Protesting the Wrong Target
Spectator
By Stephen Tuttle | May 11, 2024
American college campuses have been a protest in search of a cause for a very long time. It is nearly a coming-of-age tradition.
Some would place the start of college campus protests at the “Free Speech Movement” at the University of California, Berkeley in the mid-1960s. That movement was about Berkeley lifting its ban on student protests and political activities and is considered the first significant act of civil disobedience on college campuses as it spread nationally.
But that certainly was not the first protest or act of civil disobedience. We were protesting before we were even a country. Some would argue those early protests, including the famous Boston Tea Party, were what helped us become a country.
We protested immediately after our revolution, and then there were some protests around the War of 1812. We protested against the right to drink alcohol and then for that right. We protested for the right of women to vote. We protested against wars and for civil rights and women’s rights. We were born in protest and we haven’t really stopped.

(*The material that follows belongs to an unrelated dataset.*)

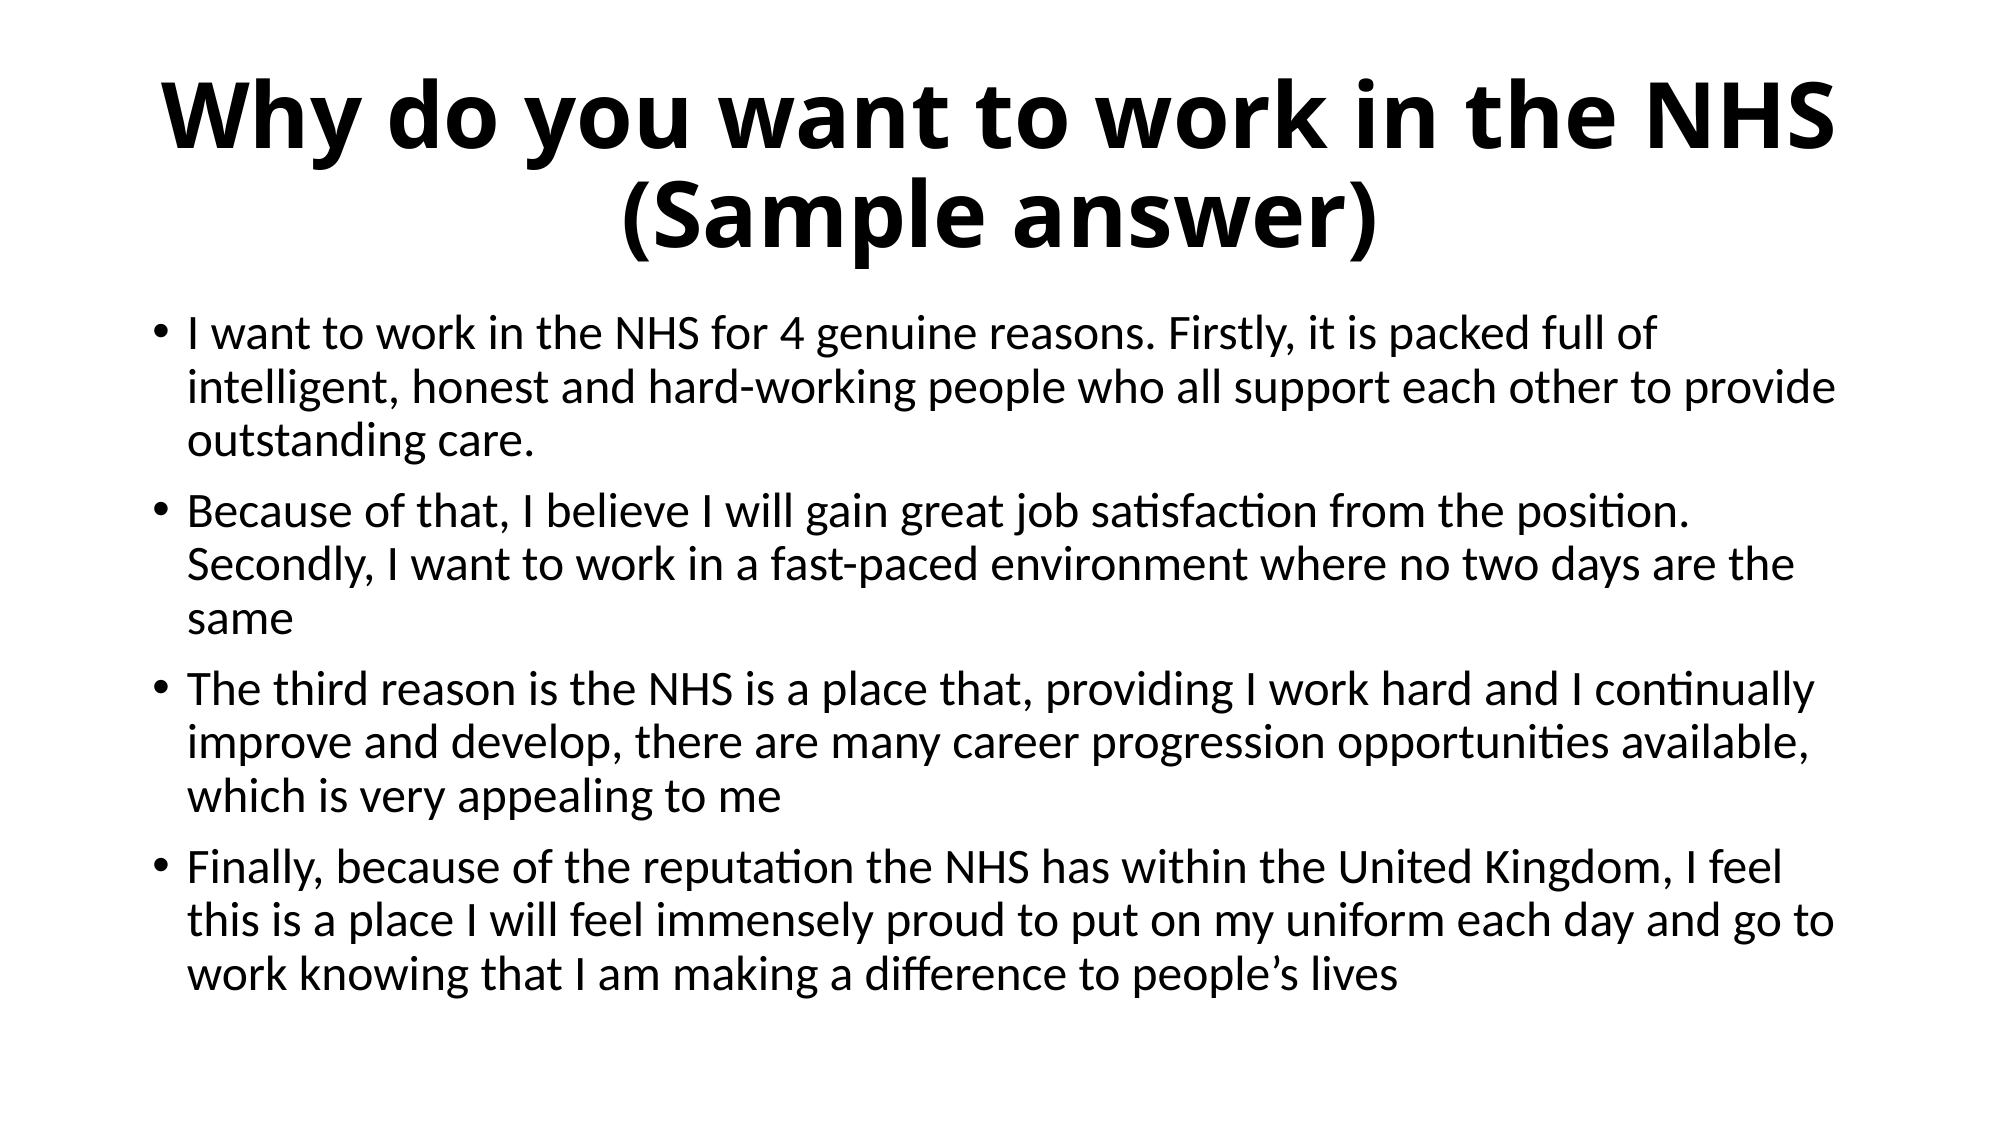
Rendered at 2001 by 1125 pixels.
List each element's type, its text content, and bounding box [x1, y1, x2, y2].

title Why do you want to work in the NHS (Sample answer) [137, 59, 1863, 278]
list I want to work in the NHS for 4 genuine reasons. Firstly, it is packed full of intelligent, honest and hard-working people who all support each other to provide outstanding care. Because of that, I believe I will gain great job satisfaction from the position. Secondly, I want to work in a fast-paced environment where no two days are the same The third reason is the NHS is a place that, providing I work hard and I continually improve and develop, there are many career progression opportunities available, which is very appealing to me Finally, because of the reputation the NHS has within the United Kingdom, I feel this is a place I will feel immensely proud to put on my uniform each day and go to work knowing that I am making a difference to people’s lives [137, 299, 1863, 1014]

We’re oddly selective about what we protest and for whom. We angrily protested police violence when George Floyd died with a policeman’s knee on his neck, but we’re quiet when cops are killed in the line of duty. This spring the protests started with the righteous indignation of protesting a Supreme Court decision and subsequent legislative reactions to that decision. That faded as attention refocused on a war in Gaza.
The pro-Israel demonstrations in the aftermath of the Hamas attacks of October 7, killing 1,200 and taking another 200 hostages, were countered by pro-Palestinian demonstrations almost immediately—the encampment at Columbia began October 14.
We loudly protest Israel’s deadly response but less so the long history preceding it. We should, the protesters shouted, stop supporting Israel, divest all investments from Israeli companies, and stop selling them military equipment.
As Israel waged a mid-20th century war of demolition in a 21st century full of social media, the protests against it grew larger and louder. Students, or those who we were told were students, began to take over small sections of college campuses. Agree with their message or not, the protests started in the best tradition of such things: loud, self-assured, nonviolent, non-destructive, and with a mandatory list of demands. Then, as seems to be the case more often than not these days, things got uglier.
Protesting against Israel’s hyper-aggressive response to Hamas in Gaza was, unfortunately, too ripe an opportunity for the antisemites who gleefully joined in with a variety of hatred. Pro-Palestine chants too quickly devolved into anti-Jewish chants. It’s not completely clear they understood all of what they were shouting, though “Death to all Zionists” was pretty clear. “From the river to the sea” was also a favorite and would result in the total elimination of Israel.
The non-violence was actually gaining a bit of traction—administrations at both Brown and Northwestern agreed to speak with student leaders and address their concerns, including a vote of their trustees on future investments. Unfortunately, we can’t have protests without knuckleheads, so vandalism and some acts of violence, especially directed at Jewish students, started to occur. At Columbia, “students” broke into a building and barricaded themselves inside, necessitating a police intervention. It turned out almost half of those occupiers weren’t even students or had any other connection to Columbia.
The real problem is not the naivete of some student demonstrators but that they’ve chosen the wrong target. They should ignore Israel and even the terrorist groups perpetually attacking them and focus more clearly at home where the real source of the problem starts. If there are explosions and death in the Middle East, there’s a pretty good bet we provided the devices doing the exploding and killing.
We continue to be the largest arms dealer in the world by far and we aren’t slowing down one bit. According to the Stockholm International Peace Research Institute, we’ve increased our arms sales by 17 percent since 2019. And we’re doing our best to keep those Middle East fires burning, since Kuwait, Saudi Arabia, and Qatar are our three largest arms customers. Israel comes in at a fairly modest 11th biggest customer. (Saudi Arabia and Kuwait have both been involved in attacks on Israel, likely with arms we sold them.) Why there are no protests against our arms merchants is a mystery.
Righteous protest is older than our country. When laser focused with staying power and a just cause, there are sometimes impressive positive results. The Civil Rights and Voting Right Acts were largely the result of years of nonviolent protest action. But the Gaza protests will change little. Universities won’t likely divest, and we won’t abandon the only democracy, and our only ally, in the Middle East.